The city currently provides CARTS, an on-demand bus service for cities with populations less than 50,000, with up to $10,000 in social services funding per year.
“For $10,000 a year, we are getting probably $500,000 to $600,000 of service for the city that CARTS is matching with the state and federal funds,” Polasek said.
If the city is labeled a small-urban area, the city could receive state and federal funding to create its own transit service; under the large-urban designation, federal funding would go to Capital Metro to be used at its discretion, and the state funding would no longer be available, he said.
“If we do find we are large-urban, we are going to be scrambling to talk to Capital Metro to find out what our options are, talk to Round Rock about their experiences and try to work it out so we potentially won’t have a gap in services,” Polasek said.

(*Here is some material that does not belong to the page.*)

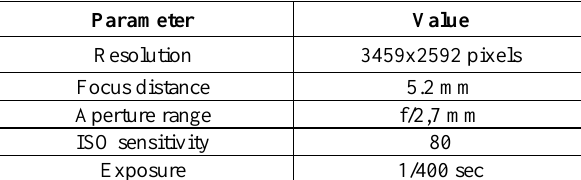
Table 1. Specification: Sony DSC-H50 digital non-metric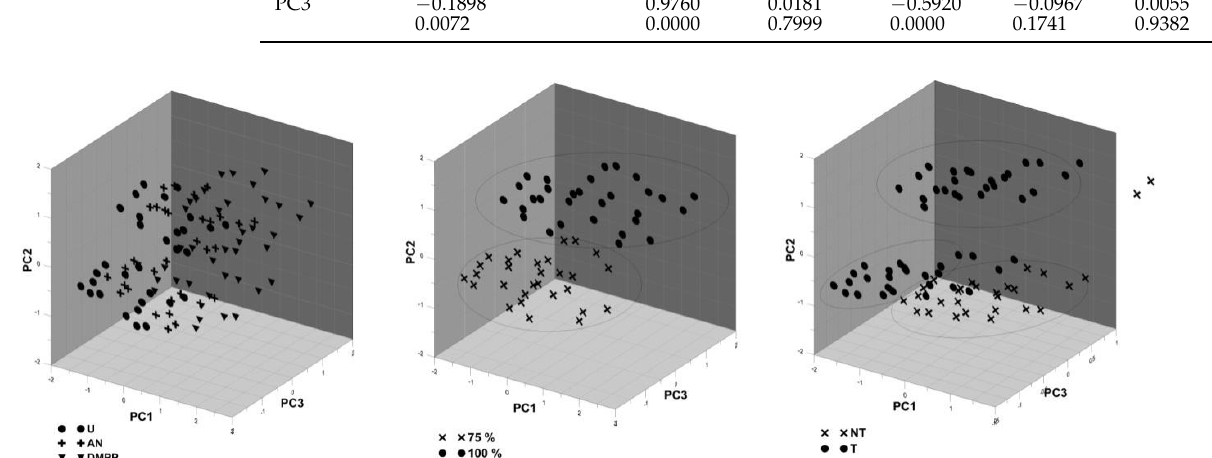
Figure 5. Spatial representation of the main components for each variable studied independently.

City staff could make a recommendation to City Council for a rural-urban district with CARTS, Polasek said. In that scenario, the city could contract with CARTS to provide potentially expanded services, be the recipient of state and federal funding, and handle the paperwork and accounting, he said.
“We wouldn’t have the staff to do it ourselves, so that’s the option we are looking at as the most viable for the city. CARTS still has to make the decision as to whether or not they want to do that,” Polasek said.
A potential business and operating plan could be presented to the Georgetown Transportation Advisory Board at its Feb. 10 meeting.
“They will make that designation in the spring, and at the end of the fiscal year, which is in October, the current service is gone,” Polasek said. “We’ve been talking about [a possible budget shortfall], and we know that there are going to be some tough decisions, but this is a program that is vitally important.”